BSF kick-starts installation of hi-tech virtual fencing at borders likely to be operational by March 2018

Given the heightened tensions on the borders, a plan to provide upgraded technology to India’s forces on the border couldn’t have come at a more opportune moment.

After a nod from the Ministry of Home Affairs, the Border Security Force (BSF) has kick-started installation of a unique, indigenously designed virtual fencing system — Comprehensive Integrated Border Management System (CIBMS) — at two places in Jammu. The system is expected to go operational by March 2018.

BSF DG KK Sharma. Image courtesy: Debobrat Ghose

“Our main thrust is to bring a sea change in guarding our borders by integrating latest technology and equipment. We’re putting up two pilot projects under CIBMS in Jammu, which is unique in the world for guarding borders. Work order has been awarded and it’s expected to go operational by March 2018,” the director general of BSF, KK Sharma, told Firstpost.

CIBMS is an integration of highly sophisticated equipment — like handheld thermal imager (HHTI), night vision devices (NVD), long-range radars, battlefield surveillance radars, etc — with manpower. It’s a virtual fencing system.
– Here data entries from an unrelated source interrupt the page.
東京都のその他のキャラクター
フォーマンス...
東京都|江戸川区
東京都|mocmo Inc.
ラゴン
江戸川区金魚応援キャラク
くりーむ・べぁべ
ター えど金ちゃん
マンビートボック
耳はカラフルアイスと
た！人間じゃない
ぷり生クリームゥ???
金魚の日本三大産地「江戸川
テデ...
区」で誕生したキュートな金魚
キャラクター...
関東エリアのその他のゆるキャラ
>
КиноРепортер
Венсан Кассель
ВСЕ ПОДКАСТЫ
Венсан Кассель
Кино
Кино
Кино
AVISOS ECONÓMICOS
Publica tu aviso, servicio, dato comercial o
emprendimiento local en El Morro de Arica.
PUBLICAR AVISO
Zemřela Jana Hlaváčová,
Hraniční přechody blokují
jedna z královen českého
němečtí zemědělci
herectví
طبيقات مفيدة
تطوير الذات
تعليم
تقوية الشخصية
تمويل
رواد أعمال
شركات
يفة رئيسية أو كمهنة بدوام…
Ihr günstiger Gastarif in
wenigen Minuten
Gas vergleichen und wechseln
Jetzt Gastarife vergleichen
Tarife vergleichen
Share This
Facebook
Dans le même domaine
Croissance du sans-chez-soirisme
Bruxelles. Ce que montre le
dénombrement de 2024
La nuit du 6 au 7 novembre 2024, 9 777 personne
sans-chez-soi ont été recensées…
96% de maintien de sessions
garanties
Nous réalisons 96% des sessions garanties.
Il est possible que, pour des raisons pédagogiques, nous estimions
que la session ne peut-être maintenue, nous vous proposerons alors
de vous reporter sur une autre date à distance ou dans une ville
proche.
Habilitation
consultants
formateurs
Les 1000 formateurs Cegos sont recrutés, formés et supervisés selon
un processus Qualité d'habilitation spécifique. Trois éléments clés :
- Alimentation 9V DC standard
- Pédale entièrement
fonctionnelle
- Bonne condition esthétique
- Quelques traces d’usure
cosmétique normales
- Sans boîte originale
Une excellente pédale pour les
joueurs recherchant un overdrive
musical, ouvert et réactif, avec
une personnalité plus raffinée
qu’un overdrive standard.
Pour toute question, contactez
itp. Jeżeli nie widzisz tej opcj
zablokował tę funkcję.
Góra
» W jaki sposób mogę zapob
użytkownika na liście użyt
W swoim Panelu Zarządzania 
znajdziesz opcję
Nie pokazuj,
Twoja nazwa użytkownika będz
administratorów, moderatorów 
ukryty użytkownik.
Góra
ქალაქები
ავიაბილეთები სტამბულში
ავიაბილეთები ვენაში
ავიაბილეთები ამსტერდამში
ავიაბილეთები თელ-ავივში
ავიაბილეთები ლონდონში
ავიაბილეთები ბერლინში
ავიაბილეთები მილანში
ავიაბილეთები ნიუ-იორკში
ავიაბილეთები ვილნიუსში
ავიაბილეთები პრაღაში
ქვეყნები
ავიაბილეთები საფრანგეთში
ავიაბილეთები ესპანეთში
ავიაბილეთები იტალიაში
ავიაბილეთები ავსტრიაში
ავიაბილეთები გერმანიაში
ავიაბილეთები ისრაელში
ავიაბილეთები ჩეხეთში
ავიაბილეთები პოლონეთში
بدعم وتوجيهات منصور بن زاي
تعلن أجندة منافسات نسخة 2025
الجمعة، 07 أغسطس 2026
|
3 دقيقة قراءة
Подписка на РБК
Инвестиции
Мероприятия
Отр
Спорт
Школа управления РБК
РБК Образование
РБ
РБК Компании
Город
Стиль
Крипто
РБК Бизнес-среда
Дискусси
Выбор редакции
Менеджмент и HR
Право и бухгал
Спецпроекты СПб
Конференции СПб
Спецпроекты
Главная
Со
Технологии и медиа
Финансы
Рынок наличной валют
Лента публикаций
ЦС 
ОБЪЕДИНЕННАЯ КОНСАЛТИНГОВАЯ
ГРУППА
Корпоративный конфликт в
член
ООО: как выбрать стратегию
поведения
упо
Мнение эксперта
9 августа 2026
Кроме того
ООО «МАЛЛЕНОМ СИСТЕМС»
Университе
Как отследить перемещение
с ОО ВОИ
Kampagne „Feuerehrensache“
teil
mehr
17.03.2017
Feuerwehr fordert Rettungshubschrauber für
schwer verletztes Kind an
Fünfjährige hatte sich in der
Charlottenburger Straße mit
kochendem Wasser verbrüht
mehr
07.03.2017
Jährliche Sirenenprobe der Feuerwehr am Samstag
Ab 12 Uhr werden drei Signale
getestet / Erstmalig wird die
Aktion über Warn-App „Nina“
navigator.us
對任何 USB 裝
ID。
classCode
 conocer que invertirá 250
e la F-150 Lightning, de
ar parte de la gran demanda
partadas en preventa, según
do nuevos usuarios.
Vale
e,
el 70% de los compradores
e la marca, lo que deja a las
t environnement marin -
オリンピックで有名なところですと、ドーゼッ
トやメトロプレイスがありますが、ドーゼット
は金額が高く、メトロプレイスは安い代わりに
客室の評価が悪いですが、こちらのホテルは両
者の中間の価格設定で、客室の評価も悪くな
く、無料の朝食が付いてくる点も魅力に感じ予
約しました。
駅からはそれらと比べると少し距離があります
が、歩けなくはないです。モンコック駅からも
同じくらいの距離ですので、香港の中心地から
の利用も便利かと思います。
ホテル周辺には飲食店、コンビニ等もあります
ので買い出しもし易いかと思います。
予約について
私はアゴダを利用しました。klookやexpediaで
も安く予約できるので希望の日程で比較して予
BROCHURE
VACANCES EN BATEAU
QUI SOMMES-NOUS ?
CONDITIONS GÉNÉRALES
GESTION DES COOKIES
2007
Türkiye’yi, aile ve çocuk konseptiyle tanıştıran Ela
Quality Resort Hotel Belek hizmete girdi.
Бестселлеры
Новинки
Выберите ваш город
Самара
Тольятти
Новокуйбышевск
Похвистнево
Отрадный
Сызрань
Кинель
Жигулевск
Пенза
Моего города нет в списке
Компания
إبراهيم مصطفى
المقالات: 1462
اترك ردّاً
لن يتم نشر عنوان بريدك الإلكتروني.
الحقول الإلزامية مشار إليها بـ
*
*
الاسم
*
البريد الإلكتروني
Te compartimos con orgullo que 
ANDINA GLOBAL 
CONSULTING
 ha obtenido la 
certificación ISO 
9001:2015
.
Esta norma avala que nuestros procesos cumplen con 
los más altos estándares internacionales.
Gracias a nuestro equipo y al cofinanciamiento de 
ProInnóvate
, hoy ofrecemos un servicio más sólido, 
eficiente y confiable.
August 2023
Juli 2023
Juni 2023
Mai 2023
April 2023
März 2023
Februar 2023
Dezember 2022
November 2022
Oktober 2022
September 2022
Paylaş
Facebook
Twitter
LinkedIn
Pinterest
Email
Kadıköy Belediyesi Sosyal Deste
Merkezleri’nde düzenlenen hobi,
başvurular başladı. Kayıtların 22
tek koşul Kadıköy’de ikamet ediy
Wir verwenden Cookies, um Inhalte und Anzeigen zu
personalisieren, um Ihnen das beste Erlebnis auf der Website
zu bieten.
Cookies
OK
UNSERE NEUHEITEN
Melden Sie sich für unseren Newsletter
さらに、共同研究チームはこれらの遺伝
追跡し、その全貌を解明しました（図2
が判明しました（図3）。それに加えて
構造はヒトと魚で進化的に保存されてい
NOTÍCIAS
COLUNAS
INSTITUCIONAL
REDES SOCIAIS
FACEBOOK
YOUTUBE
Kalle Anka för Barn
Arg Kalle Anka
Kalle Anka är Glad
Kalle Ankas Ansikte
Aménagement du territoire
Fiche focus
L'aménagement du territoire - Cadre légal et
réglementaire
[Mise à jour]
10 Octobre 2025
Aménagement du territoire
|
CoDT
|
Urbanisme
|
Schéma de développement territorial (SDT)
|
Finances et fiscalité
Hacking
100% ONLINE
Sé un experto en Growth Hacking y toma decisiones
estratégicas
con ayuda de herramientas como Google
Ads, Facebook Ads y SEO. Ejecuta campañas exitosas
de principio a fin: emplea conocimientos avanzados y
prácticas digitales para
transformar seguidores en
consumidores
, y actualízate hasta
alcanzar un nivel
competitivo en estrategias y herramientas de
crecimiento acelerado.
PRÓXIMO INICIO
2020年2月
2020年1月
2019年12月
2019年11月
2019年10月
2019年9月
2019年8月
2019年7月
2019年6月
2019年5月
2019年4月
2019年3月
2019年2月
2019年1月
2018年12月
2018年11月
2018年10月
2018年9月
It will be a shot in the arm of the Border Security Force (BSF) – the world’s largest border force – that is engaged in guarding India’s land border, with challenges such as infiltration of terrorists across the border into Kashmir and eastern states like West Bengal and Assam, and drug and cattle smuggling, among others.

How will CIBMS function?

— Thermal imager indicates body heat signatures of any living being that moves towards Indian boundaries in the dark of the night at a distance of 3 km.
— NVD, long-range radars, battlefield surveillance radars, etc catch slightest of vibrations at shorter distances.
— Indigenously-developed infra-red intruder alarm, not visible through naked eye, alerts the BSF personnel. Anyone crossing the invisible infra-red wall within 700-metre range will get caught.
— Analytical tools identify suspicious movements and distinguish between man and animal from the shadow.
— Finally, based on inputs received, intruders (infiltrators or terrorists) will be eliminated.
— Motion sensors have been included in CIBMS to save power and reduce electricity bill of Rs 90-100 crore (due to flood lights on borders).

Under the pilot project, two CIBMS will be installed for a length of 5 km each. Once it’s successfully implemented, a similar system will be replicated at other places to protect the border.
“At present, some of these equipments are in the hands of jawans posted on the borders and the possibility of human error can’t be ruled out. But once this system becomes operational, it will be the latest in India on border-guarding, with the least human error. Israel was the first to have this system in place. We’ve the proposal to install CIBMS along Jammu and Punjab bordering Pakistan. Our emphasis is also to plug the riverine gaps and there’s a proposal to have this system installed at Dhubri district in Assam,” Sharma said.

Besides thwarting Pakistan’s constant attempt to push militants through the border into India, like it did last at Nagrota in Jammu and Kashmir on 29 November 2016, countering narcotics and cattle smugglers is another big challenge for the BSF.

Not known to many, the terrorists across the border attacked the army base camp at Nagrota and killed seven army personnel. On the same night at a distance, when three other terrorists were making their way through a tunnel, the BSF tracked and neutralised them.

Despite severe constraints, the cattle smuggling, which is a complex issue due to geopolitical reasons, has declined from 20 lakh per annum in 2013 to less than 6 lakh in 2017 (as on date), with record seizure of animals in 2016.

“Bangladesh border is 4,096 km long, out of which about 950 km is unfenced due to riverine belt. It’s humanly not possible to cover this unfenced stretch. Smuggling takes place through this porous stretch, despite our patrolling and floodlights. Population on both the sides is economically dependent on cattle trade. Local politicians have their own compulsions in a democracy. While, tackling this menace, the BSF has lost many men and hundreds have been injured in clashes with smugglers. These clashes are on the rise because we’re using non-lethal weapns like pump action guns, which has emboldened the smugglers,” the DG pointed out.

“Despite several constraints, BSF has been successful in bringing down smuggling and fatalities of Bangladeshi smugglers since 2013,” he mentioned.

Besides, surveillance, BSF has initiated welfare measures like medical check up camps, distribution of books and stationery to children in the villages bordering Bangladesh.

“BSF is also providing training to boys for recruitment in para-military and police security guards. We’ve signed an MoU with Skill Development ministry so that vocational training can be provided to youth of these areas,” added Sharma.